The annular modes, which correspond to the leading empirical orthogonal function of zonal mean zonal wind in both hemispheres, are a dominant mode of variability of the extratropical circulation on intraseasonal to interannual timescales. A positive feedback between anomalous zonal flow and eddy fluxes has been argued to be responsible for the persistence of the annular mode. Quantifying the strength of the eddy-jet feedback is important for understanding both internal variability and response to external forcing. Statistical methods have been proposed to quantify the feedback strength (e.g., Lorenz and Hartmann, 2001, JAS; Simpson et al., 2013, JC). However, how well the statistical methods quantify the feedback has not been established. Furthermore, a recent study (Byrne et al., 2016, GRL) has demonstrated the shortcomings of these statistical methods in distinguishing between an eddy feedback and an interannual variability that is external to any processes in the mid-latitude troposphere (e.g., stratospheric variability). It is argued that previous evidence for the existence of a positive eddy feedback is more likely attributable to the external interannual variability.
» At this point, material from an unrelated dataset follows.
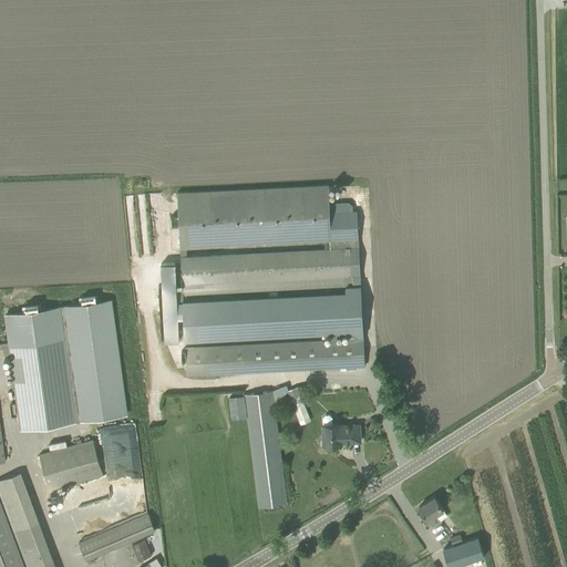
[(181,248),(192,247),(325,240),(325,249),(359,247),(357,210),(353,212),(352,205),(349,202),(330,203),(329,185),(177,193),(181,248)]
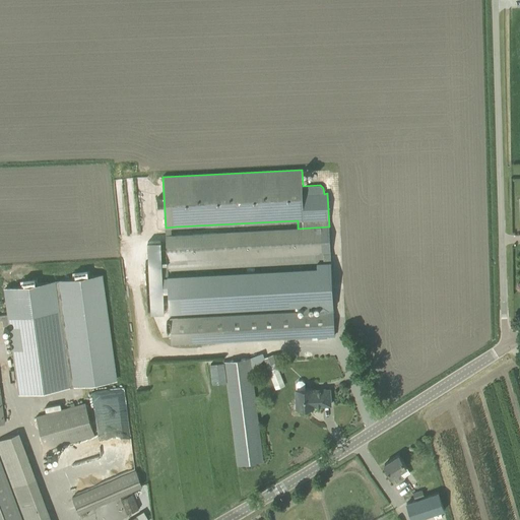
[(133,177),(114,179),(119,235),(138,233),(133,177)]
Here, a linear response function (LRF), which relates the temporal tendencies of zonal mean temperature and zonal wind to their anomalies and external forcing (Hassanzadeh and Kuang, 2016, JAS), is used to quantify the strength of the eddy-jet feedback associated with the annular mode in an idealized GCM. With the LRF, we are able to separate the mean-state-dependent eddy forcing from the mean-state-independent eddy forcing and thus isolate the part of the eddy variations that contributes to the feedback from the part that does not. Following a simple feedback model of Lorenz and Hartman (2001, JAS), the results confirm the presence of a positive eddy-jet feedback in the annular mode dynamics, with a feedback strength of 0.13 day^-1 for this idealized GCM. Statistical methods proposed by earlier studies to quantify the feedback strength are evaluated against the results from the LRF, and it is shown that, because of the quasi-oscillatory nature of the eddy forcing, results of the previous methods are interfered by eddy forcing not caused by changes in the jet. A new method based on low-pass filtering is employed to reduce the interference from the spectral peak of eddy forcing at synoptic timescales, and the feedback strength is approximated by the regression coefficient of low-pass filtered eddy forcing on low-pass filtered zonal index, which converges to the value produced by the LRF when timescales longer than 200 days are used for the low-pass filtering.

Different statistical methods are then applied to Southern Hemisphere reanalysis data. The feedback strength estimated using the new low-pass filtering method is 0.12 day^-1, which is presented as an improvement over previous estimates. Seasonality of the eddy-jet feedback is also explored. In addition, the results highlight a strong control of the annular mode on high frequency baroclinic waves (with periods less than 2 days) at intraseasonal to interannual timescales, which was underappreciated in previous research. The present study provides a framework to quantify the eddy-jet feedback strength in models and reanalysis data. Implications for the dynamics of the annular mode in the real atmosphere and potential caveats will also be discussed.